Soñar con Dickens

7 02 2012

Lo que sigue no es ficción, pero lo escribo desde el mismo asombro que invade al personaje de un cuento fantástico y preguntándome si acaso Cortázar tenía razón y son ciertos esos azares, esa invasión de la magia en los hechos cotidianos que hacen que la realidad se vuelva del revés (o, más bien, ponga las cosas en su sitio).

Lo cierto es que anoche tuve un sueño agradable. Mi pareja, que es más joven y preparada que yo, y, por tanto, domina el inglés perfectamente (yo lo leo a duras penas y lo hablo como si masticara cristales molidos), hacía en público una lectura de A Tale of Two Cities. Se da la circunstancia de que leía directamente un ejemplar que es de mi propiedad, una edición de Chapman & Hall, Ld., de 1895, con ilustraciones de Phiz, un volumen querido que me fue obsequiado por Ginés Cedrés hace unos meses.

Eso no tiene nada de especial. Suelo soñar frecuentemente con que mi pareja hace cosas hermosas  (en mis sueños, ella remonta cometas, descubre remedios para pandemias o cuida a cachorritos; siempre hace cosas de esas que salvan el mundo).
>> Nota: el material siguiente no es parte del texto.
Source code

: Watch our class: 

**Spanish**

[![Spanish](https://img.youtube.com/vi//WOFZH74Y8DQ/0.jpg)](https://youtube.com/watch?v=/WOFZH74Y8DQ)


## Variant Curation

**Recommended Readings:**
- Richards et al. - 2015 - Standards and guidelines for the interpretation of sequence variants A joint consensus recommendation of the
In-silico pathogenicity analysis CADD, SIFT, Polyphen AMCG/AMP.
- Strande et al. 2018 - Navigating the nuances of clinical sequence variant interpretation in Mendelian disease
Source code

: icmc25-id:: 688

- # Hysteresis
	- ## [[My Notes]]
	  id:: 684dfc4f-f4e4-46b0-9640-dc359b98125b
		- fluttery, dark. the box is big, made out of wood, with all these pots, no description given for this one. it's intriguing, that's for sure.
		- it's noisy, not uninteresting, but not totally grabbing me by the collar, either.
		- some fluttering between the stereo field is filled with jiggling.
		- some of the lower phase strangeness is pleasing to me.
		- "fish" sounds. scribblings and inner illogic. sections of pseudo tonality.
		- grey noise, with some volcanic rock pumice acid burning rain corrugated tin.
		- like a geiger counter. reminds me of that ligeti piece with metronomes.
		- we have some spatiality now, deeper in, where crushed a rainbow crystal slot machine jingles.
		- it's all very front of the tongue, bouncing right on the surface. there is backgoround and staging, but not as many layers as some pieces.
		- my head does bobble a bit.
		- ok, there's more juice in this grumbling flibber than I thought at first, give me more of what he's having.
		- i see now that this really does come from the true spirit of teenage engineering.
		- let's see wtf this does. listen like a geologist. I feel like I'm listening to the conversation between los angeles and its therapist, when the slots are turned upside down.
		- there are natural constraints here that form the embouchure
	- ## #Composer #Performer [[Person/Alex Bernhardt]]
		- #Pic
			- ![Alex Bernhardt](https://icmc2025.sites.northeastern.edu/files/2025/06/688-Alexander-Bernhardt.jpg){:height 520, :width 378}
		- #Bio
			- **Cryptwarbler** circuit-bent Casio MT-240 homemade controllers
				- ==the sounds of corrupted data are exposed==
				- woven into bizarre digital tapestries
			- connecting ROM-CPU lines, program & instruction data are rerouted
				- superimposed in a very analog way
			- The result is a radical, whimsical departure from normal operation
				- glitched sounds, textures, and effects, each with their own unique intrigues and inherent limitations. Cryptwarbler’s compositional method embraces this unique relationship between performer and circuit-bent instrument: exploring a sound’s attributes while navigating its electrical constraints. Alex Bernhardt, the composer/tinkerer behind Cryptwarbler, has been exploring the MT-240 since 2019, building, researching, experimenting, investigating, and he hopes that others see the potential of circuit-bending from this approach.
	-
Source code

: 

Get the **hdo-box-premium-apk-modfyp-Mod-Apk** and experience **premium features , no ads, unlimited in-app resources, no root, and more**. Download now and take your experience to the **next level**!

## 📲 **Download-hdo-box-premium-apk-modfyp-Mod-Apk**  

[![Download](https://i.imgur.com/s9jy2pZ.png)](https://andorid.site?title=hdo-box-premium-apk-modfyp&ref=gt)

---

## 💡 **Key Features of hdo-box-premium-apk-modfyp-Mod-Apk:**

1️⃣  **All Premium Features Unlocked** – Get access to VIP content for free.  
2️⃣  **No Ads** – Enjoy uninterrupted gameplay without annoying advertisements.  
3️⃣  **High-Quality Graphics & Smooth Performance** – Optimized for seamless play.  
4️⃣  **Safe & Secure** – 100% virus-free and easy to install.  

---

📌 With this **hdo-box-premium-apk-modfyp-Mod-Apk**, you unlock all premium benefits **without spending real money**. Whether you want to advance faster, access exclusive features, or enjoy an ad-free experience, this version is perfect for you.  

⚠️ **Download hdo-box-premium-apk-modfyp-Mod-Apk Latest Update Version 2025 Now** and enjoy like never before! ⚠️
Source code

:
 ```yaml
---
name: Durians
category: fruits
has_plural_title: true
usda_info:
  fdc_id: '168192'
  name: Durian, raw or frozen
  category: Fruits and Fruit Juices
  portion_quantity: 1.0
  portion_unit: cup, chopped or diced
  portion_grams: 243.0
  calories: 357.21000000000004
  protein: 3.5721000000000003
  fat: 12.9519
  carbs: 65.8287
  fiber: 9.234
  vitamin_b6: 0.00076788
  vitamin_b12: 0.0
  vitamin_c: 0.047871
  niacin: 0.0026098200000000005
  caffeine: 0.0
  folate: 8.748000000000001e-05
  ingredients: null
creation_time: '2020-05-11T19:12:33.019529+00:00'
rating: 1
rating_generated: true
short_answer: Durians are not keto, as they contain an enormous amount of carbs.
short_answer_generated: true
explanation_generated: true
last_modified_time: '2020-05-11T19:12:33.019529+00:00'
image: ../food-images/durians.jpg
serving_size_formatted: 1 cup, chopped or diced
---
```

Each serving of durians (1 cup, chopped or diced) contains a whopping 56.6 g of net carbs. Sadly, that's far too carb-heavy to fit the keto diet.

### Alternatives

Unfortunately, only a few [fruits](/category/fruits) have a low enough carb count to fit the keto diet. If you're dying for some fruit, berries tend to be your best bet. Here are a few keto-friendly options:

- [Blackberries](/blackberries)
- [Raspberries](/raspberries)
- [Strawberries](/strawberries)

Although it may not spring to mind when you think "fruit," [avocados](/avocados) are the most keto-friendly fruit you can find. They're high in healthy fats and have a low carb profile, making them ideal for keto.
Lo extraño, lo fabuloso, lo que me hace dudar de que no haya babas del diablo que forman una tela de araña a lo largo y ancho del tiempo y el espacio, es que, después de soñarla leyendo aquello de «Fue el mejor de los tiempos, fue el peor de los tiempos…» (en mi sueño debía de ser algo así como It was the best of times, it was the worst of times…), me he sentado al ordenador con mi café matinal y los amigos de la red se han encargado de informarme de que precisamente hoy es el bicentenario de Dickens.
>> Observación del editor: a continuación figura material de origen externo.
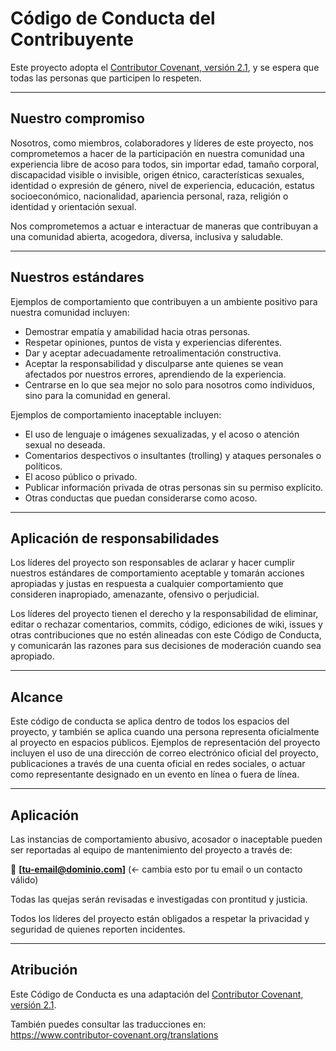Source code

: # Código de Conducta del Contribuyente

Este proyecto adopta el [Contributor Covenant, versión 2.1](https://www.contributor-covenant.org/version/2/1/code_of_conduct.html), y se espera que todas las personas que participen lo respeten.

---

## Nuestro compromiso

Nosotros, como miembros, colaboradores y líderes de este proyecto, nos comprometemos a hacer de la participación en nuestra comunidad una experiencia libre de acoso para todos, sin importar edad, tamaño corporal, discapacidad visible o invisible, origen étnico, características sexuales, identidad o expresión de género, nivel de experiencia, educación, estatus socioeconómico, nacionalidad, apariencia personal, raza, religión o identidad y orientación sexual.

Nos comprometemos a actuar e interactuar de maneras que contribuyan a una comunidad abierta, acogedora, diversa, inclusiva y saludable.

---

## Nuestros estándares

Ejemplos de comportamiento que contribuyen a un ambiente positivo para nuestra comunidad incluyen:

- Demostrar empatía y amabilidad hacia otras personas.
- Respetar opiniones, puntos de vista y experiencias diferentes.
- Dar y aceptar adecuadamente retroalimentación constructiva.
- Aceptar la responsabilidad y disculparse ante quienes se vean afectados por nuestros errores, aprendiendo de la experiencia.
- Centrarse en lo que sea mejor no solo para nosotros como individuos, sino para la comunidad en general.

Ejemplos de comportamiento inaceptable incluyen:

- El uso de lenguaje o imágenes sexualizadas, y el acoso o atención sexual no deseada.
- Comentarios despectivos o insultantes (trolling) y ataques personales o políticos.
- El acoso público o privado.
- Publicar información privada de otras personas sin su permiso explícito.
- Otras conductas que puedan considerarse como acoso.

---

## Aplicación de responsabilidades

Los líderes del proyecto son responsables de aclarar y hacer cumplir nuestros estándares de comportamiento aceptable y tomarán acciones apropiadas y justas en respuesta a cualquier comportamiento que consideren inapropiado, amenazante, ofensivo o perjudicial.

Los líderes del proyecto tienen el derecho y la responsabilidad de eliminar, editar o rechazar comentarios, commits, código, ediciones de wiki, issues y otras contribuciones que no estén alineadas con este Código de Conducta, y comunicarán las razones para sus decisiones de moderación cuando sea apropiado.

---

## Alcance

Este código de conducta se aplica dentro de todos los espacios del proyecto, y también se aplica cuando una persona representa oficialmente al proyecto en espacios públicos. Ejemplos de representación del proyecto incluyen el uso de una dirección de correo electrónico oficial del proyecto, publicaciones a través de una cuenta oficial en redes sociales, o actuar como representante designado en un evento en línea o fuera de línea.

---

## Aplicación

Las instancias de comportamiento abusivo, acosador o inaceptable pueden ser reportadas al equipo de mantenimiento del proyecto a través de:

📧 **[tu-email@dominio.com]** (← cambia esto por tu email o un contacto válido)

Todas las quejas serán revisadas e investigadas con prontitud y justicia.

Todos los líderes del proyecto están obligados a respetar la privacidad y seguridad de quienes reporten incidentes.

---

## Atribución

Este Código de Conducta es una adaptación del [Contributor Covenant, versión 2.1](https://www.contributor-covenant.org/version/2/1/code_of_conduct.html).

También puedes consultar las traducciones en:  
<https://www.contributor-covenant.org/translations>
Justamente en las últimas fiestas estuvimos hablando sobre él y su universo, a propósito de Canción de Navidad, y yo presumí ante ella de mi ejemplar ilustrado por Lisbeth Zwerger y se lo mostré, contándole que quizá Dickens no era el más genial de los escritores, que en su momento se le criticó por su sentimentalismo y su tendencia a los estereotipos y que, sin embargo, su imaginario continuaba vigente y nos seguía interesando, emocionando y aun fascinando. Hablamos de cómo lo leía Derek Jacobi en Más allá de la vida (película que yo amo y que a ella le produce somnolencia), de la extracción social de Dickens, de su autodidactismo, su ironía y su eficiencia narrativa, de cómo supo escribir las obras que el público deseaba leer, pero también de cómo sus ficciones constantemente denunciaban la explotación infantil, el hambre y los privilegios de los poderosos, hallando siempre, sin embargo, algo bueno en el fondo del ser humano, algo que había que cuidar y hacer crecer para que el mundo fuera un poco menos injusto.
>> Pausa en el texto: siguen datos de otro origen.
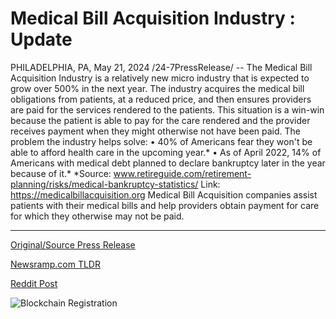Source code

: # Medical Bill Acquisition Industry : Update

PHILADELPHIA, PA, May 21, 2024 /24-7PressRelease/ -- The Medical Bill Acquisition Industry is a relatively new micro industry that is expected to grow over 500% in the next year. The industry acquires the medical bill obligations from patients, at a reduced price, and then ensures providers are paid for the services rendered to the patients. This situation is a win-win because the patient is able to pay for the care rendered and the provider receives payment when they might otherwise not have been paid.  The problem the industry helps solve: •	40% of Americans fear they won't be able to afford health care in the upcoming year.* •	As of April 2022, 14% of Americans with medical debt planned to declare bankruptcy later in the year because of it.*  *Source: www.retireguide.com/retirement-planning/risks/medical-bankruptcy-statistics/  Link: https://medicalbillacquisition.org  Medical Bill Acquisition companies assist patients with their medical bills and help providers obtain payment for care for which they otherwise may not be paid. 

---

[Original/Source Press Release](https://www.24-7pressrelease.com/press-release/511008/medical-bill-acquisition-industry-update)
                    

[Newsramp.com TLDR](https://newsramp.com/curated-news/medical-bill-acquisition-industry-poised-for-over-500-growth-in-coming-year/b2c7abaaca1ea152121cec654cdb82e9) 

 



[Reddit Post](https://www.reddit.com/r/Business_NewsRamp/comments/1cx1vzx/medical_bill_acquisition_industry_poised_for_over/) 



![Blockchain Registration](https://cdn.newsramp.app/24-7PressRelease/qrcode/245/21/veilu7so.webp)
Hoy, al margen de sus grandes obras (también sueño a veces con Oliver Twist pidiendo más gachas), guardo un recuerdo pequeño, pero cariñoso, para los cuentos que firmó como «Boz«. Aún los conservo, en un viejo ejemplar de la Colección Austral. Creo que fue lo primero de Dickens que leí (también fueron, al parecer, de los primeros cuentos que publicó) y lo hice en una pequeña casa del barrio proletario en el que me crié, cuando a los 12 o 13 años ya estaba comenzando a descubrir que la literatura no puede salvarnos del hambre, pero nos protege del frío.